_Your objective:_
Reproduce the entire listing exactly as written, apart from its pictures.

_Source data:_
%%
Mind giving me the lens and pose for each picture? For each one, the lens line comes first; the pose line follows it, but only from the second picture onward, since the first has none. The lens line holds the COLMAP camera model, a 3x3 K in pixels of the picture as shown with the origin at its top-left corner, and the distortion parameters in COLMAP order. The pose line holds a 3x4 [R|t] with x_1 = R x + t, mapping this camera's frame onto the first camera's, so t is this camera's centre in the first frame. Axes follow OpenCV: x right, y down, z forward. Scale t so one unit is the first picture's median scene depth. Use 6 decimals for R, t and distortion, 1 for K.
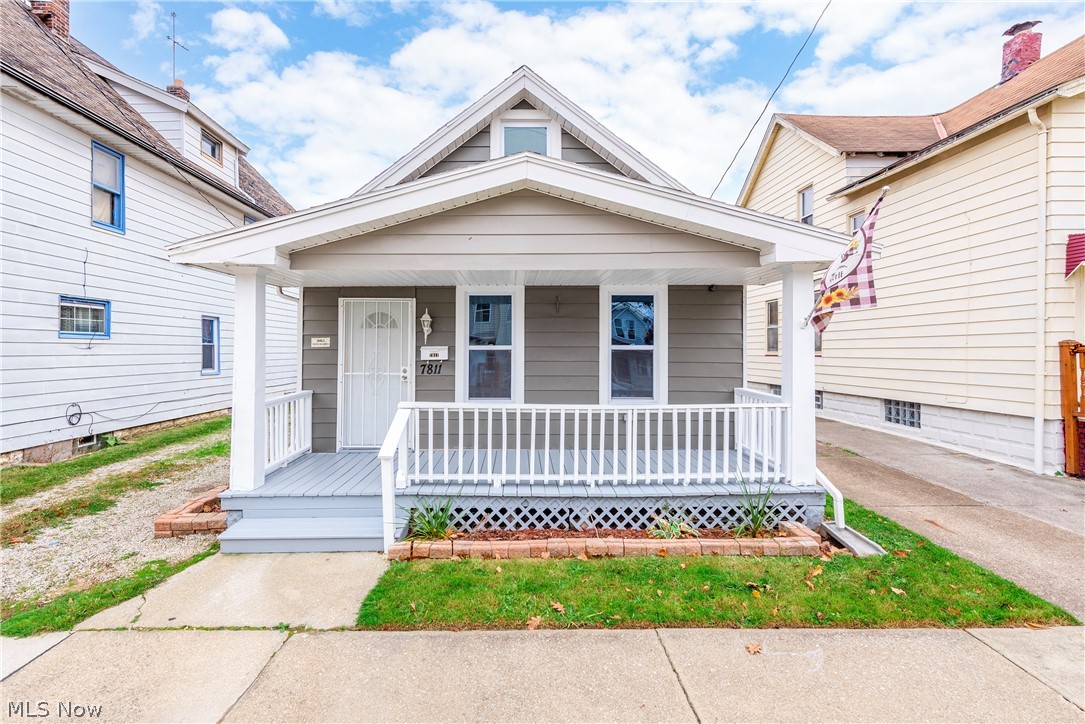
lens RADIAL K [[482.2, 0, 542.5], [0, 482.2, 362.0], [0, 0, 1]] dist [0.014377, -0.000738]
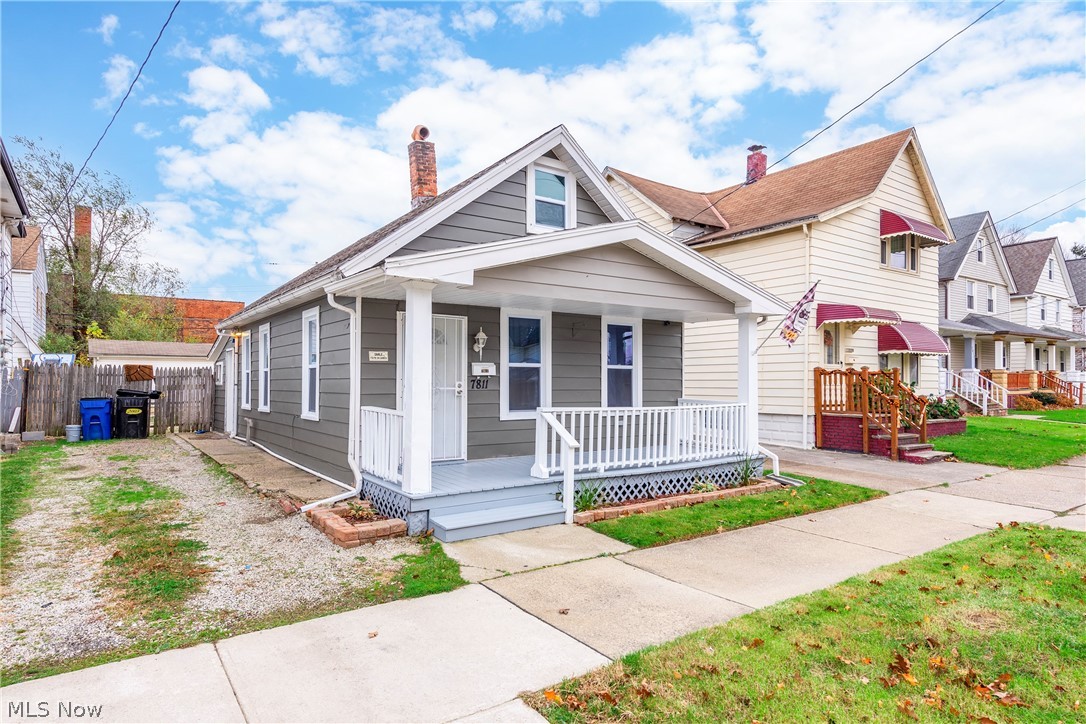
lens RADIAL K [[621.1, 0, 543.5], [0, 621.1, 394.1], [0, 0, 1]] dist [0.036253, 0.000211]
pose [[0.821410, -0.007986, 0.570282, -0.905531], [0.009416, 0.999956, 0.000439, 0.038129], [-0.570260, 0.005009, 0.821449, -0.211336]]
%%
_Exercise answer:_
Mind giving me the lens and pose for each picture? For each one, the lens line comes first; the pose line follows it, but only from the second picture onward, since the first has none. The lens line holds the COLMAP camera model, a 3x3 K in pixels of the picture as shown with the origin at its top-left corner, and the distortion parameters in COLMAP order. The pose line holds a 3x4 [R|t] with x_1 = R x + t, mapping this camera's frame onto the first camera's, so t is this camera's centre in the first frame. Axes follow OpenCV: x right, y down, z forward. Scale t so one unit is the first picture's median scene depth. Use 6 decimals for R, t and distortion, 1 for K.
lens RADIAL K [[482.2, 0, 542.5], [0, 482.2, 362.0], [0, 0, 1]] dist [0.014377, -0.000738]
lens RADIAL K [[621.1, 0, 543.5], [0, 621.1, 394.1], [0, 0, 1]] dist [0.036253, 0.000211]
pose [[0.821410, -0.007986, 0.570282, -0.905531], [0.009416, 0.999956, 0.000439, 0.038129], [-0.570260, 0.005009, 0.821449, -0.211336]]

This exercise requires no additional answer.